With each story, the media outlet claimed that the individual told them that he had made boatloads of money. With each story, they reported that claim without properly vetting the source. And with each story, the media outlets made vast advertising dollars in spite of their errs. In fact, they made even more than they would’ve if they honestly vetted and reported the stories!
Ordinarily, these people are singular stories — one-hit wonders. They’re popular for a little while and then the media company moves to the next story.
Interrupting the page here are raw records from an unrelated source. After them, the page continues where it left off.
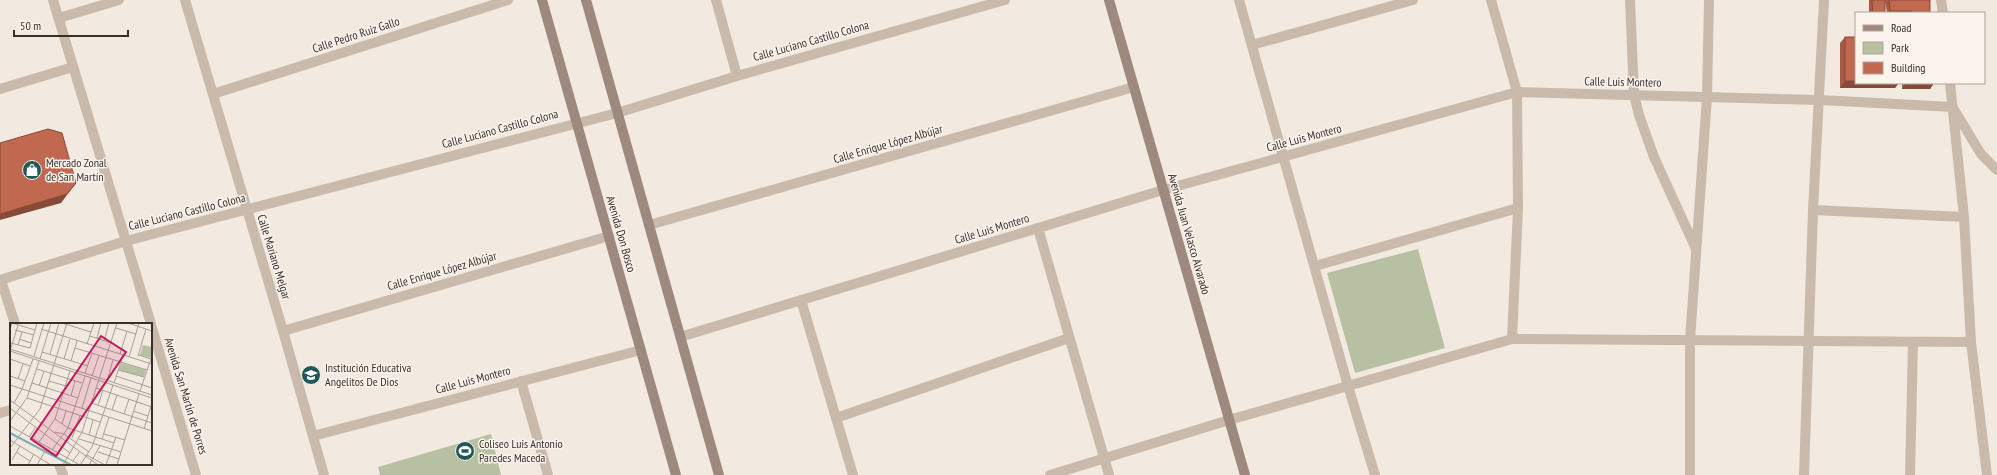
<svg xmlns="http://www.w3.org/2000/svg" width="1997" height="475" viewBox="0 0 1997 475" font-family="'PT Sans Narrow',sans-serif">
<style>
.green{fill:#b7c1a1}
.lines{fill:none;stroke-linecap:round;stroke-linejoin:round}
.street{stroke:#cabaac;stroke-width:10}
.secondary{stroke:#9e897e;stroke-width:10}
.wall{fill:#a65a45}
.shaded-wall{fill:#874a38}
.building{fill:#c16950;stroke:#874a38}
.labels{text-anchor:middle;stroke-width:3;stroke-linejoin:round;paint-order:stroke}
.street-label{font-size:12px;fill:#392f2b;stroke:#faf4ed}
.poi-label{font-size:12px;fill:#392f2b;stroke:#faf4ed;text-anchor:start}
.inset-river{fill:none;stroke:#80aeaf;stroke-width:2}
.inset-road{fill:none;stroke:#a89f98;stroke-width:1}
.view{fill:#c2185b;fill-opacity:0.15;stroke:#c2185b;stroke-width:2}
.inset-edge{fill:none;stroke:#392f2b;stroke-width:2}
</style>
<rect width="100%" height="100%" fill="#f2eae0"/>
<g class="green">
<polygon points="1418,249 1445,348 1355,373 1327,273"/>
<polygon points="491,434 501,475 380,475 378,467"/>
</g>
<g class="lines">
<g class="street">
<polyline points="53,0 151,324"/>
<polyline points="185,0 283,331 324,475"/>
<polyline points="716,0 737,76"/>
<polyline points="1239,0 1348,386 1375,475"/>
<polyline points="1491,0 1517,92 1518,208 1512,339"/>
<polyline points="1630,0 1634,95 1639,115 1654,157 1695,247"/>
<polyline points="1941,0 1943,13"/>
<polyline points="59,18 119,0"/>
<polyline points="1252,45 1413,0"/>
<polyline points="1950,83 1964,217 1971,342 1987,475"/>
<polyline points="0,89 73,67"/>
<polyline points="213,94 508,0"/>
<polyline points="1955,111 1981,154 1997,170"/>
<polyline points="1813,210 1964,217"/>
<polyline points="649,225 1134,87"/>
<polyline points="1038,228 1109,475"/>
<polyline points="1315,266 1518,208"/>
<polyline points="0,280 126,241 617,113 737,76 1005,0"/>
<polyline points="1,280 15,324"/>
<polyline points="801,300 853,475"/>
<polyline points="151,325 196,475"/>
<polyline points="283,331 609,236"/>
<polyline points="680,337 1163,190 1517,92 1820,100 1953,107"/>
<polyline points="521,381 548,475"/>
<polyline points="0,413 11,410"/>
<polyline points="836,418 1069,338"/>
<polyline points="313,436 641,350"/>
<polyline points="59,464 63,475"/>
<polyline points="1050,475 1229,420 1512,339 1971,342"/>
<polyline points="1690,475 1690,340 1707,97 1709,0"/>
<polyline points="1804,475 1813,210 1824,0"/>
<polyline points="1910,475 1913,342"/>
</g>
<g class="secondary">
<polyline points="542,0 676,475"/>
<polyline points="586,0 719,475"/>
<polyline points="1109,0 1245,475"/>
</g>
</g>
<g class="wall">
<rect x="1869" y="0" width="16" height="13"/>
<polygon points="1885,0 1930,0 1930,13 1887,13"/>
<polygon points="1845,37 1898,84 1895,88 1840,88 1840,43"/>
<polygon points="1902,83 1934,83 1930,89 1902,89"/>
</g>
<g class="shaded-wall">
<polygon points="1890,11 1912,11 1911,13 1889,13"/>
<polygon points="1845,81 1856,81 1856,83 1898,84 1895,88 1840,88"/>
<polygon points="1906,83 1934,83 1930,89 1902,89"/>
<polygon points="76,183 61,203 0,220 0,214"/>
</g>
<g class="building">
<polygon points="1872,0 1885,0 1885,13 1873,13"/>
<polygon points="1889,0 1930,0 1930,13 1912,13 1912,11 1890,11"/>
<rect x="1845" y="37" width="11" height="44"/>
<polygon points="1877,83 1898,83 1898,84"/>
<polygon points="48,129 62,133 76,183 67,194 0,214 0,143"/>
</g>
<defs>
<symbol id="shop-disc" viewBox="-11 -11 22 22"><circle r="9.5" fill="#225759" stroke="#faf4ed"/><path d="M-5-2.5h2.3a2.7 3.5 0 0 1 5.4 0H5L5.5 6h-11ZM-1.5-2.5h3a1.5 2.3 0 0 0-3 0Z" fill="#fff"/></symbol>
<symbol id="school-disc" viewBox="-11 -11 22 22"><circle r="9.5" fill="#225759" stroke="#faf4ed"/><path d="M0-5L7-2L0 1L-7-2ZM-4 1L0 2.5L4 1V4Q0 6-4 4Z" fill="#fff"/></symbol>
<symbol id="stadium-disc" viewBox="-11 -11 22 22"><circle r="9.5" fill="#225759" stroke="#faf4ed"/><path d="M0-5a6.5 5 0 1 0 0 10a6.5 5 0 1 0 0-10ZM-3.5-1.8h7v3.6h-7Z" fill="#fff"/></symbol>
</defs>
<g fill-rule="evenodd">
<use href="#shop-disc" x="21" y="159" width="22" height="22"/>
<use href="#school-disc" x="300" y="364" width="22" height="22"/>
<use href="#stadium-disc" x="454" y="440" width="22" height="22"/>
</g>
<g class="labels">
<g class="street-label">
<text transform="translate(356 35) rotate(-18)" y="4">Calle Pedro Ruiz Gallo</text>
<text transform="translate(811 41) rotate(-16)" y="4">Calle Luciano Castillo Colona</text>
<text transform="translate(1623 82) rotate(1)" y="4">Calle Luis Montero</text>
<text transform="translate(500 129) rotate(-15)" y="4">Calle Luciano Castillo Colona</text>
<text transform="translate(1304 138) rotate(-15)" y="4">Calle Luis Montero</text>
<text transform="translate(888 144) rotate(-16)" y="4">Calle Enrique López Albújar</text>
<text transform="translate(187 212) rotate(-14)" y="4">Calle Luciano Castillo Colona</text>
<text transform="translate(992 229) rotate(-17)" y="4">Calle Luis Montero</text>
<text transform="translate(621 234) rotate(74)" y="4">Avenida Don Bosco</text>
<text transform="translate(1189 234) rotate(74)" y="4">Avenida Juan Velasco Alvarado</text>
<text transform="translate(274 257) rotate(73)" y="4">Calle Mariano Melgar</text>
<text transform="translate(442 271) rotate(-16)" y="4">Calle Enrique López Albújar</text>
<text transform="translate(473 380) rotate(-15)" y="4">Calle Luis Montero</text>
<text transform="translate(186 396) rotate(73)" y="4">Avenida San Martín de Porres</text>
</g>
<g class="poi-label">
<text x="46" y="167">Mercado Zonal<tspan x="46" dy="14">de San Martín</tspan></text>
<text x="325" y="372">Institución Educativa<tspan x="325" dy="14">Angelitos De Dios</tspan></text>
<text x="479" y="448">Coliseo Luis Antonio<tspan x="479" dy="14">Paredes Maceda</tspan></text>
</g>
</g>
<g transform="translate(10 323)">
<rect width="142" height="142" fill="#f2eae0"/>
<path d="M133,22L142,24L141,35L130,32ZM111,40L136,47L134,54L109,47Z" fill="#b7c1a1"/>
<path class="inset-river" d="M0,110L61,142"/>
<path class="inset-road" d="M52,0L81,9M118,0L142,8M106,5L126,11M31,6L142,41M0,7L2,0L25,7M5,7L24,12M80,13L101,20M87,15L91,0M9,16L21,20M94,18L99,0M1,20L20,25L27,0M77,21L84,0M8,22L12,9M1,25L8,2M65,25L137,47M0,26L142,72M0,28L142,75M32,29L78,43M40,31L49,0M110,31L117,8M129,32L141,36L130,68M24,33L34,0M128,33L136,6M119,34L129,0M0,36L20,43M30,36L41,0M54,36L60,16M61,38L67,18M27,46L72,60M108,47L134,54M75,50L82,30M0,53L15,58M82,53L89,33M106,53L142,65M8,56L13,41M39,58L56,63M97,58L103,37M22,60L68,75M104,60L113,32M0,62L142,108M29,63L34,48M86,65L142,84M61,73L65,58M17,75L90,99M0,77L88,142M4,80L12,66L23,36M81,80L142,100M88,82L93,67M0,85L60,130M72,85L81,55M102,87L107,72M123,88L138,93M114,91L119,76M45,96L58,105L104,120M0,98L17,75L29,38M52,101L56,88M0,103L70,142M134,106L142,80M45,109L54,111L79,129M94,111L115,117M79,112L83,97M19,114L26,104M62,115L70,93M69,116L111,129M92,116L99,94M0,117L41,142M29,119L45,96L60,48M0,125L30,86L57,0M42,127L58,105L75,53M6,129L20,138M88,129L109,136M77,132L95,142M2,137L10,123M63,138L70,128M18,142L24,131M27,142L35,128L40,127M53,142L72,109L107,0M70,142L82,124L103,62M79,142L90,123M96,142L106,114M107,142L129,71"/>
<path class="view" d="M91,13L116,29L46,133L21,116Z"/>
<rect width="142" height="142" class="inset-edge"/>
</g>
<rect x="1855" y="12" width="130" height="72" fill="#faf4ed" stroke="#ada59f"/>
<rect x="1863" y="25" width="20" height="6" fill="#9e897e" stroke="#ada59f"/>
<text x="1891" y="32" font-size="12" fill="#392f2b">Road</text>
<rect x="1863" y="42" width="20" height="12" fill="#b7c1a1" stroke="#ada59f"/>
<text x="1891" y="52" font-size="12" fill="#392f2b">Park</text>
<rect x="1863" y="62" width="20" height="12" fill="#c16950" stroke="#ada59f"/>
<text x="1891" y="72" font-size="12" fill="#392f2b">Building</text>
<path d="M14 30v6h114v-6" fill="none" stroke="#392f2b" stroke-width="2"/>
<text x="20" y="30" font-size="12" fill="#392f2b" stroke="#faf4ed" stroke-width="3" paint-order="stroke">50 m</text>
</svg>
They make money from that one story, but here’s the genius: if they get it wrong, there’s at least two stories to come!
Here’s how you make more money as a news company by reporting fraudulent stories:
- Publish a poorly vetted story
- Make money from visitors to the “incredible” story
- Receive harsh critique and censure from observers of the story, which sends a surge to the original article
- Make more money from visitors to the “incredible,” fraudulent story
- Publish a story highlighting the “truth” regarding the “self-made millionaire”
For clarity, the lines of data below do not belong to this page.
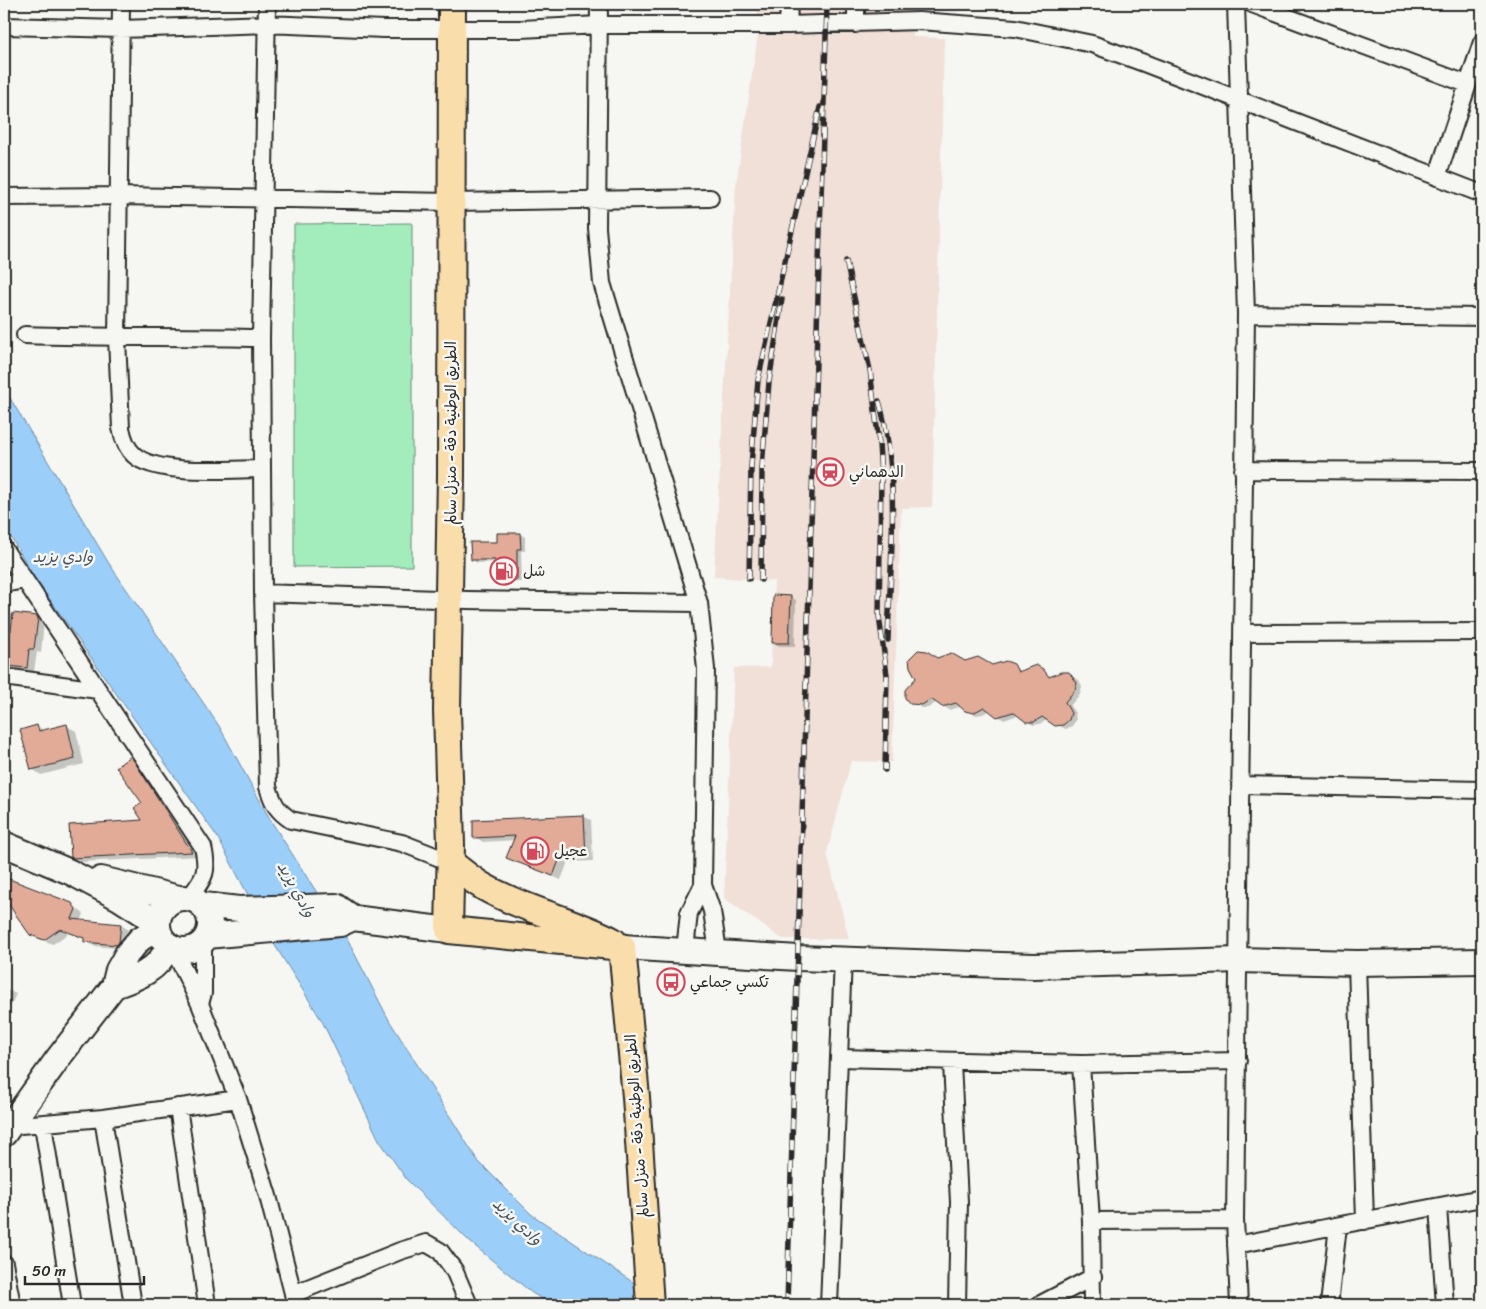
<svg xmlns="http://www.w3.org/2000/svg" width="1486" height="1309" font-family="Sriracha,'Playpen Sans Arabic',sans-serif">
<style>
.built{fill:#f0e0d7}
.green{fill:#a3ecbc;stroke:#678c74}
.water{fill:#9bcef8;stroke:#6e8da6}
.shadow{fill:#0003}
.building{fill:#e1ab97;stroke:#2b2b2b}
.lines{fill:none;stroke-linecap:round;stroke-linejoin:round}
.street-casing{stroke:#2b2b2b;stroke-width:20}
.secondary-casing{stroke:#2b2b2b;stroke-width:28}
.primary-casing{stroke:#2b2b2b;stroke-width:30}
.street{stroke:#f6f6f2;stroke-width:16}
.secondary{stroke:#f6f6f2;stroke-width:24}
.primary{stroke:#f9deab;stroke-width:26}
.rail-casing{stroke:#2b2b2b;stroke-width:5.5}
.rail{stroke:#f6f6f2;stroke-width:4;stroke-dasharray:11;stroke-linecap:butt}
.labels{text-anchor:middle;stroke-width:5;stroke-linejoin:round;paint-order:stroke}
.street-label{font-size:15px;fill:#2b2b2b;stroke:#f6f6f2}
.poi-label{font-size:15px;fill:#2b2b2b;stroke:#f6f6f2;text-anchor:start}
.water-label{font-size:16px;font-style:italic;fill:#47545e;stroke:#f6f6f2}
</style>
<rect width="100%" height="100%" fill="#f6f6f2"/>
<filter id="ink" filterUnits="userSpaceOnUse"><feTurbulence type="fractalNoise" baseFrequency=".02" numOctaves="2"/><feDisplacementMap in="SourceGraphic" scale="10" xChannelSelector="R" yChannelSelector="G"/><feConvolveMatrix kernelMatrix="1 2 1 2 8 2 1 2 1" color-interpolation-filters="sRGB"/></filter>
<g filter="url(#ink)">
<!-- built -->
<path class="built" d="M757 4H914L913 37 944 38 932 507 901 508 892 762 851 761 827 853 849 939H782L724 898 734 668 771 667 774 581 714 577 736 185 758 35Z"/>
<!-- green -->
<path class="green" d="M412 223V566L294 567V224Z"/>
<!-- water -->
<path class="water" d="M4 388 108 562 219 726 271 821 348 941 389 1020 478 1161 531 1214 634 1283 678 1305H552L532 1293 470 1242 407 1180 379 1140 322 1021 271 939 218 838 34 577 4 525Z"/>
<!-- shadow -->
<path class="shadow" d="M498 534H520L525 537V551H521L522 582H501L496 579V562L477 563 472 560 498 544Z
M790 597 796 600 795 646H779L773 642Z
M4 613 36 617 44 621 41 653 37 652 34 672 16 669 8 665 10 649 4 648Z
M937 659 992 666 1013 665 1021 672 1043 670 1051 677 1065 673 1079 680 1082 687 1080 694 1070 706 1075 713 1076 720 1072 726 1066 729 1047 720 1040 724 1033 725 1018 715 1004 720 990 710 983 714 976 715 963 706 949 710 937 702 928 708H921L907 698 908 687Z
M37 726 45 731 67 726 76 731 84 764 41 775 32 769Z
M131 758 139 763 199 856 81 862 73 857 145 821 143 803Z
M583 816 591 820 593 861 568 862 561 880 508 858 515 840 483 842 475 837Z
M4 878 71 904 84 914 81 921 121 925 129 930 127 947 125 949 94 946 85 941V939L69 933 53 944 40 939 31 934 4 896Z
M4 988 16 994 9 1010 4 1008Z"/>
<!-- building -->
<path class="building" d="M497 533H520L521 549H517V580H495V560H471L470 542H497Z
M773 595 791 596 789 643H772Z
M13 613 37 616 38 618 34 649H29L27 668 7 666 9 646H4V630L11 631Z
M918 650 927 651 937 658 951 653 965 661 978 657 992 665 1006 661 1014 664 1018 672 1036 665 1043 669 1049 677 1061 672H1069L1077 683 1075 690 1065 702 1071 713 1069 720 1063 725 1055 726 1042 717 1034 722H1026L1013 712 997 717 984 707 973 713 965 711 956 703 942 707 931 699 922 705 910 704 905 698V690L916 678 910 667 909 659Z
M67 724 75 759 31 770 20 730 37 725 39 731Z
M131 756 192 852 71 858 69 825 142 820 134 808 142 803 116 767Z
M584 815 586 857 560 858 553 876 506 858 515 836 473 838V820Z
M4 877 72 903 76 909 72 919 121 924 119 942 117 945 84 942V938L60 929 44 940 30 935 4 898Z"/>
<g class="lines">
<!-- street casing -->
<g class="street-casing">
<path id="street" d="M121 4 117 338 121 428C123 438 126 448 134 455 157 476 231 469 262 469
M267 4 261 338 263 593 268 787C273 803 277 811 291 820L402 843 450 862
M599 4 597 228 602 283 699 603 706 669 703 885 712 911 718 952
M1236 4 1246 314 1235 1220 1239 1305
M1252 4 1467 84
M856 24V4
M788 25 789 4
M4 26 121 29 267 24 384 29H521L599 25H788L919 21 1015 28 1092 44 1144 63 1482 194
M1437 177 1482 42
M4 197 118 196 451 202 710 198
M1246 314 1482 317
M25 335C104 338 182 336 261 338
M1243 470 1482 471
M4 549 203 847C209 873 204 878 189 898
M4 584 24 580
M263 593 467 600 699 603
M1242 633 1482 632
M4 677 98 690
M1240 785 1482 790
M173 948 200 1004 238 1099 268 1196 296 1305
M685 950 689 913 703 885
M1357 963 1365 1221
M200 1004 203 993V942
M839 1058 1081 1064 1238 1061
M952 1063 959 1202 957 1305
M1081 1064 1091 1221 1092 1305
M178 1107 207 1305
M103 1118 133 1305
M43 1125 72 1305
M9 1126 103 1118 238 1099
M1438 1207 1445 1305
M1091 1221 1235 1220
M1236 1245 1482 1198
M4 1263 12 1305
M293 1294 400 1251 426 1243 440 1251 454 1270 469 1305
M829 1305 843 959
M1039 1305 1093 1277
M1329 1305 1338 1226"/>
</g>
<!-- secondary casing -->
<g class="secondary-casing">
<path id="secondary" d="M4 844 70 872 119 898 158 923
M101 879 179 898
M158 924a26 26 0 1 1 52 0a26 26 0 1 1-52 0Z
M203 905 239 909 336 906 353 918 449 930
M207 936 340 924 353 918
M622 947 798 958 1034 966 1239 960 1357 963 1482 961
M114 986C138 978 158 970 169 946
M4 1134 59 1057 114 986 118 970 127 954 140 939 158 928"/>
</g>
<!-- primary casing -->
<g class="primary-casing">
<path id="primary" d="M452 4 451 475 447 710 451 845 449 930 622 947
M450 862C461 871 472 880 484 887 525 910 572 920 613 941
M622 947 636 1097 650 1305"/>
</g>
<!-- street -->
<use href="#street" class="street"/>
<!-- secondary -->
<use href="#secondary" class="secondary"/>
<!-- primary -->
<use href="#primary" class="primary"/>
<!-- rail casing -->
<g class="rail-casing">
<path id="rail" d="M846 261 870 370 879 443 881 476 879 616 887 675 885 770
M879 401C901 475 890 563 888 640
M749 579 751 466 758 380 820 107
M761 580 762 467 769 382 782 299
M787 1305 827 4"/>
</g>
<!-- rail -->
<use href="#rail" class="rail"/>
</g>
</g>
<!-- icons -->
<defs>
<g id="station-ring" transform="scale(1.4375)"><circle r="9.5" fill="#f6f6f2" stroke="#d1495b" stroke-width="1.5"/><path d="M-3-6H3Q5-6 5-4V2Q5 4 3 4L4.5 6H3L1.5 4h-3L-3 6H-4.5L-3 4Q-5 4-5 2V-4Q-5-6-3-6ZM-3.5-4v3h7v-3ZM-3.5 1v1.5H-2V1ZM2 1v1.5H3.5V1Z" fill="#d1495b"/></g>
<g id="fuel-ring" transform="scale(1.4375)"><circle r="9.5" fill="#f6f6f2" stroke="#d1495b" stroke-width="1.5"/><path d="M-5.5-6h7V0h2V4h1.3V-2.5L3-4.5l.8-.8L6-3V5H2.5V1h-1V6h-7ZM-4.2-4.7v3.2H.2V-4.7Z" fill="#d1495b"/></g>
<g id="bus-ring" transform="scale(1.4375)"><circle r="9.5" fill="#f6f6f2" stroke="#d1495b" stroke-width="1.5"/><path d="M-5-6H5V4H4V6H2V4H-2V6H-4V4H-5ZM-3.5-4V0h7V-4ZM-3.5 1.2v1.5H-2V1.2ZM2 1.2v1.5H3.5V1.2Z" fill="#d1495b"/></g>
</defs>
<g fill-rule="evenodd">
<use href="#station-ring" x="830" y="472"/>
<use href="#fuel-ring" x="504" y="571"/>
<use href="#fuel-ring" x="535" y="851"/>
<use href="#bus-ring" x="671" y="982"/>
</g>
<g class="labels">
<!-- street labels -->
<g class="street-label">
<text transform="translate(451 433) rotate(-90)" y="5">الطريق الوطنية دقة - منزل سالم</text>
<text transform="translate(637 1126) rotate(-94)" y="5">الطريق الوطنية دقة - منزل سالم</text>
</g>
<!-- poi labels -->
<g class="poi-label">
<text x="849" y="477">الدهماني</text>
<text x="523" y="576">شل</text>
<text x="554" y="856">عجيل</text>
<text x="690" y="987">تكسي جماعي</text>
</g>
<!-- water labels -->
<g class="water-label">
<text x="63" y="562">وادي يزيد</text>
<text transform="translate(297 889) rotate(61)" y="6">وادي يزيد</text>
<text transform="translate(518 1221) rotate(43)" y="6">وادي يزيد</text>
</g>
</g>
<!-- margin -->
<rect width="1486" height="1309" fill="none" stroke="#f6f6f2" stroke-width="20"/>
<rect x="10" y="10" width="1466" height="1289" fill="none" stroke="#2b2b2b" stroke-width="2" filter="url(#ink)"/>
<!-- scale -->
<path d="M25 1276v8h119v-8" fill="none" stroke="#2b2b2b" stroke-width="2.5"/>
<text x="32" y="1276" font-size="15" fill="#2b2b2b" stroke="#f6f6f2" stroke-width="4" paint-order="stroke">50 m</text>
</svg>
- Make even more money from visitors to the “incredible truth” about the fraudulent story
All the while, media outlets work diligently to discredit the source, while excusing the journalist’s poor reporting. And meanwhile the mythical narrative of the “self-made millionaire” continues, stubbornly. The narrative doesn’t change, despite the blow to accuracy. Everybody wins when the narrative stays the same, right?
What do you think, can people actually be “self-made” millionaires? What’s the best way to make and build wealth? Is there actually one-size-fits-all advice that works for everyone?